As I was looking for a pecan pie recipe to try I noticed that a lot of people are very particular… maybe a better word would be crazy about their pecan pie. Apparently “real” pecan pie should be halved pecans, and you should only use certain sugars blah blah blah. I was getting quite annoyed actually at all the rude comments I was seeing on posts. My favourite was ” In MY house we don’t use CORN SYRUP…” then why the hell are you looking at this recipe you crazy person. Anyways…
I used this recipe from the pioneer woman (I figured she was a trustworthy source, and I was right) and I also used some aspects of this recipe from Food Panda and Southern Girl Desserts. I sprinkled cinnamon sugar on the crust and on top of the pie as suggested by the Food Panda recipe, but what I appreciated about the Pioneer Woman’s recipe is it did a mix of sugar which I believe gives it more flavour. I also added a sprinkling of cinnamon to the filling.

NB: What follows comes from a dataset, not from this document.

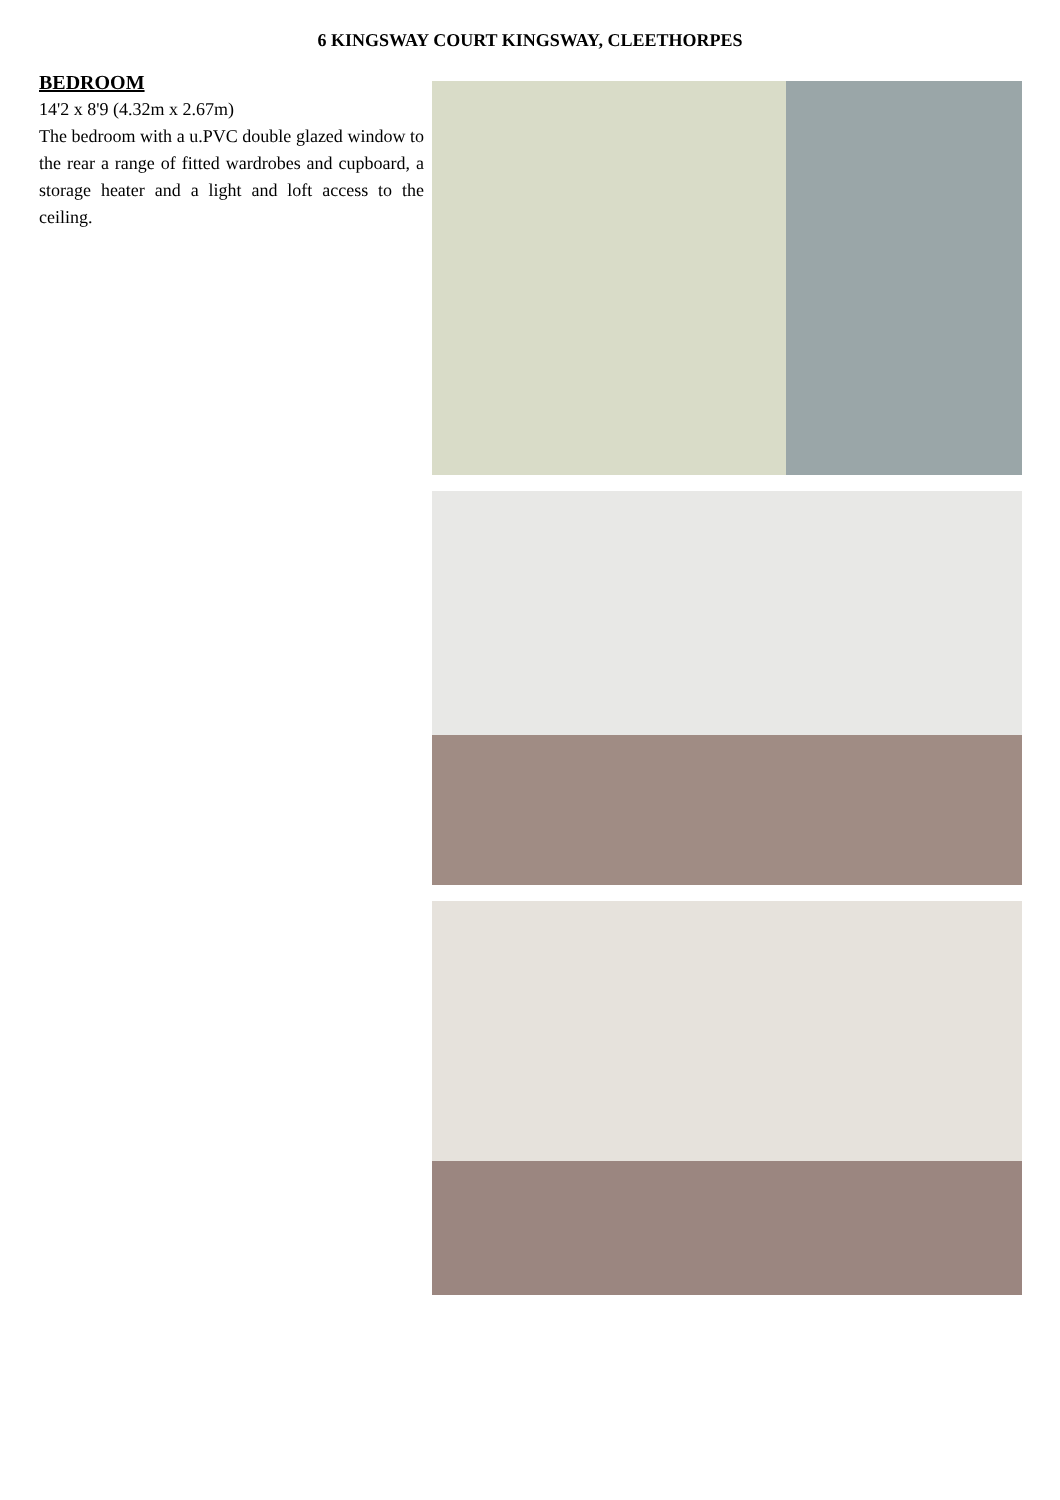6 KINGSWAY COURT KINGSWAY, CLEETHORPES
BEDROOM
14'2 x 8'9 (4.32m x 2.67m)
The bedroom with a u.PVC double glazed window to the rear a range of fitted wardrobes and cupboard, a storage heater and a light and loft access to the ceiling.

I used a store bought crust which you can choose to do or you can make your own crust. One very important thing to remember is that once the pies have baked you are supposed to let it completely cool, ideally overnight. I of course couldn’t wait and wanted to eat some right away, but if you are wanting to serve this at a meal, I suggest making it in advanced so that #1 it is done and you don’t have to worry about it, and #2 the pie will be in its most ideal state. Also I found that this recipe made a lot of filling so I was able to split it between 2 pie crusts. If you are using a larger pie crust than it may only work for 1 pie. Fill one pie first and if there is enough filling leftover use it to fill another pie, or mini tarts. Don’t waste that beautiful filling.
A classic recipe for fall that is amazingly easy to make and even more delicious to eat.
- 2 pie crusts
- 1 cup white sugar
- 3 tbsp brown sugar
- 1/2 tsp salt
- 1 cup corn syrup
- 3/4 tsp vanilla
- 1/3 cup melted butter salted
- 3 eggs beaten
- 2 cup chopped pecans
- 1/2 tsp cinnamon
- cinnamon sugar for pie crust
Preheat oven to 350. Sprinkle cinnamon sugar on prepared pie crusts. Add 1 cup of chopped pecans to each pie dish. At this point I sprinkled a little bit more cinnamon sugar on top.
In a bowl combine the white sugar, brown sugar, cinnamon, corn syrup, salt, vanilla, eggs and butter. Once smooth pour over top of the pecans, make sure to split the filling between the two pie dishes. Cover pies with aluminuum foil and bake for 30 minutes. At this point remove the foil and bake for another 20 minutes until the pie is no longer super jiggly.
Allow to cool for a couple hours or overnight.